§ **SELECTED TEXT**
........

Add missing lemmas for big ops over two lists/maps.

That is, `big_sepL2_intuitionistically_forall`, `big_sepL2_forall`, and
`big_sepM2_intuitionistically_forall`.

theories/bi/big_op.v

@@ -551,21 +551,44 @@ Section sep_list2.
     by rewrite !big_sepL2_alt persistently_and persistently_pure big_sepL_persistently.
   Qed.
 
+  Lemma big_sepL2_intuitionistically_forall Φ l1 l2 :
+    length l1 = length l2 →
+    □ (∀ k x1 x2, ⌜l1 !! k = Some x1⌝ → ⌜l2 !! k = Some x2⌝ → Φ k x1 x2) ⊢
+    [∗ list] k↦x1;x2 ∈ l1;l2, Φ k x1 x2.
+  Proof.
+    revert l2 Φ. induction l1 as [|x1 l1 IH]=> -[|x2 l2] Φ ?; simplify_eq/=.
+    { by apply (affine _). }
+    rewrite intuitionistically_sep_dup. f_equiv.
+    - rewrite (forall_elim 0) (forall_elim x1) (forall_elim x2).
+      by rewrite !pure_True // !True_impl intuitionistically_elim.
+    - rewrite -IH //. f_equiv.
+      by apply forall_intro=> k; by rewrite (forall_elim (S k)).
+  Qed.
+
+  Lemma big_sepL2_forall `{BiAffine PROP} Φ l1 l2 :
+    (∀ k x1 x2, Persistent (Φ k x1 x2)) →
+    ([∗ list] k↦x1;x2 ∈ l1;l2, Φ k x1 x2) ⊣⊢
+      ⌜length l1 = length l2⌝
+      ∧ (∀ k x1 x2, ⌜l1 !! k = Some x1⌝ → ⌜l2 !! k = Some x2⌝ → Φ k x1 x2).
+  Proof.
+    intros. apply (anti_symm _).
+    - apply and_intro; [apply big_sepL2_length|].
+      apply forall_intro=> k. apply forall_intro=> x1. apply forall_intro=> x2.
+      do 2 (apply impl_intro_l; apply pure_elim_l=> ?). by apply :big_sepL2_lookup.

........

Entries taken from a collection:
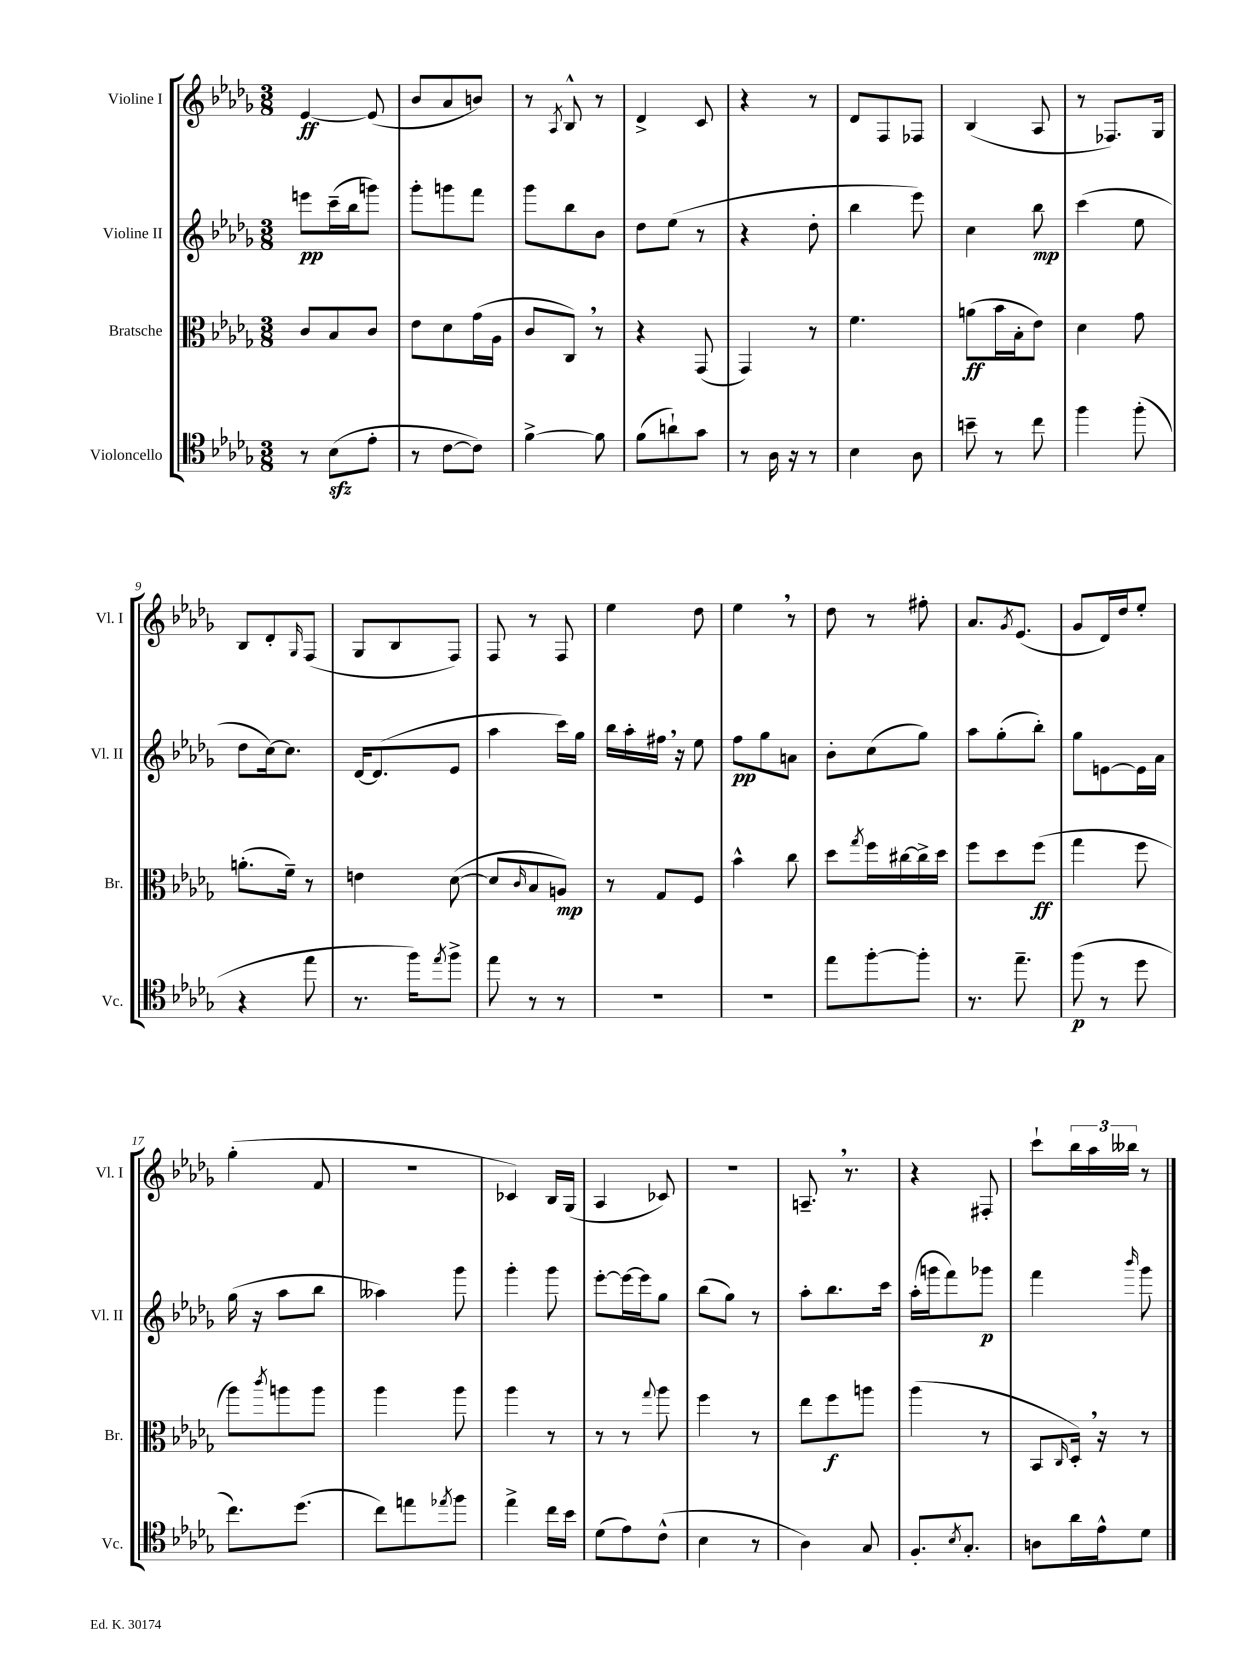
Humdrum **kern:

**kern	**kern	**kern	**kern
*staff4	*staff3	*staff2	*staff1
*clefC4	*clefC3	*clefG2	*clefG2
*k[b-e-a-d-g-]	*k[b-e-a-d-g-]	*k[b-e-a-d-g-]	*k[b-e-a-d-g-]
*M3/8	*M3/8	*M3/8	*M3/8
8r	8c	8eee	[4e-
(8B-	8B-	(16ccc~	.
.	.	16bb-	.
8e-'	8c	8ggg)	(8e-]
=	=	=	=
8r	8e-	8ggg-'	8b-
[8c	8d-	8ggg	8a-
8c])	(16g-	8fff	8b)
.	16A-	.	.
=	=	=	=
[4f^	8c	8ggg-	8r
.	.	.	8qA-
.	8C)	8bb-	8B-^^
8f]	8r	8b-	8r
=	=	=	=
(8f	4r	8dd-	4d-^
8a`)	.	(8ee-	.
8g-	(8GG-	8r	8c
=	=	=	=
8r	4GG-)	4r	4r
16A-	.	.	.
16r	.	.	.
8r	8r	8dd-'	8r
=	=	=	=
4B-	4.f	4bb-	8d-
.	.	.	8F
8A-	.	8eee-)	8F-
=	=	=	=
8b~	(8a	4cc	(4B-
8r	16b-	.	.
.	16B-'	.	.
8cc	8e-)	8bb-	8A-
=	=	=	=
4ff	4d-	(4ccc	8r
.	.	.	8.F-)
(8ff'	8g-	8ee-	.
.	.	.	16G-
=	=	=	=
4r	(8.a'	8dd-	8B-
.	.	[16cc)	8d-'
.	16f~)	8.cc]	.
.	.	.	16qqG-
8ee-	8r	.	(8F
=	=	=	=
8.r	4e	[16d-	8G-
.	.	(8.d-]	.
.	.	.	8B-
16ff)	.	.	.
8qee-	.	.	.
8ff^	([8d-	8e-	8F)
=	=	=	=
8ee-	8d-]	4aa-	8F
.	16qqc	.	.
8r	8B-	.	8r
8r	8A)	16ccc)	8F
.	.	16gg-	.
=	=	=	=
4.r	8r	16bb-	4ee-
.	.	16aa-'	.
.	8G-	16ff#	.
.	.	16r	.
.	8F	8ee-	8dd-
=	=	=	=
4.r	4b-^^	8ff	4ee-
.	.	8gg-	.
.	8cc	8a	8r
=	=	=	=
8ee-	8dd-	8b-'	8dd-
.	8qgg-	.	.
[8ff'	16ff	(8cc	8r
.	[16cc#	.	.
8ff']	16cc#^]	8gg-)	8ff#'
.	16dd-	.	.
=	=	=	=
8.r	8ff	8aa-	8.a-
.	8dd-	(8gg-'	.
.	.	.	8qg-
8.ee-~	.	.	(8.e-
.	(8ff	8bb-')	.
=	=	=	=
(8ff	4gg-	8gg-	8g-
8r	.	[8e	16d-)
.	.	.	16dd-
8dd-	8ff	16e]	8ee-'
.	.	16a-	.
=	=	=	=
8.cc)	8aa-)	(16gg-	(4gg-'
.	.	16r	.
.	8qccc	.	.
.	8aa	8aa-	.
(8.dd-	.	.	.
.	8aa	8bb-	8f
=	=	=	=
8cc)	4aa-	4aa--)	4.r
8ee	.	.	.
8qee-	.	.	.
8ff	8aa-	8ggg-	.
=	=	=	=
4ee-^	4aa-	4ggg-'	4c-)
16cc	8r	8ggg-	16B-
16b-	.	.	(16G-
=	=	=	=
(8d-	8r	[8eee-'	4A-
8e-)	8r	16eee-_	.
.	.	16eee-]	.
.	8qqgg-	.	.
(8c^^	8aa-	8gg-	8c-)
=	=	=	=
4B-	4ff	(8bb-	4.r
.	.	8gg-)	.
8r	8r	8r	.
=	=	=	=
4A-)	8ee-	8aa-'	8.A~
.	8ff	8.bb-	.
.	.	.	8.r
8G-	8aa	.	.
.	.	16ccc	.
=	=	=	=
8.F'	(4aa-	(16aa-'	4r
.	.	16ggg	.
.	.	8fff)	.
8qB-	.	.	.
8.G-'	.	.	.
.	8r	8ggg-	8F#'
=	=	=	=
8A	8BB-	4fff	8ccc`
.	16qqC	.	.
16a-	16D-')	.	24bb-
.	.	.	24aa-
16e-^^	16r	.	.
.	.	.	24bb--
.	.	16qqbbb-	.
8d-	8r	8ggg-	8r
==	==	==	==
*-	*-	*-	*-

........

§ **SET TASKS**
a – Answer these questions from the patch text above the entries:
(i) Which file does the patch change?
(ii) In which section does the changed hunk fall?
(iii) Which instance argument in backquotes does the lemma `big_sepL2_forall` take?
b – Write out the passage of the patch text starting at the words "theories/bi/big_op.v" and ending after "l1;l2, Φ k x1 x2.".

§ **RESPONSES IN ORDER**
a –
(i) theories/bi/big_op.v
(ii) sep_list2
(iii) `{BiAffine PROP}

b –
theories/bi/big_op.v

@@ -551,21 +551,44 @@ Section sep_list2.
     by rewrite !big_sepL2_alt persistently_and persistently_pure big_sepL_persistently.
   Qed.
 
+  Lemma big_sepL2_intuitionistically_forall Φ l1 l2 :
+    length l1 = length l2 →
+    □ (∀ k x1 x2, ⌜l1 !! k = Some x1⌝ → ⌜l2 !! k = Some x2⌝ → Φ k x1 x2) ⊢
+    [∗ list] k↦x1;x2 ∈ l1;l2, Φ k x1 x2.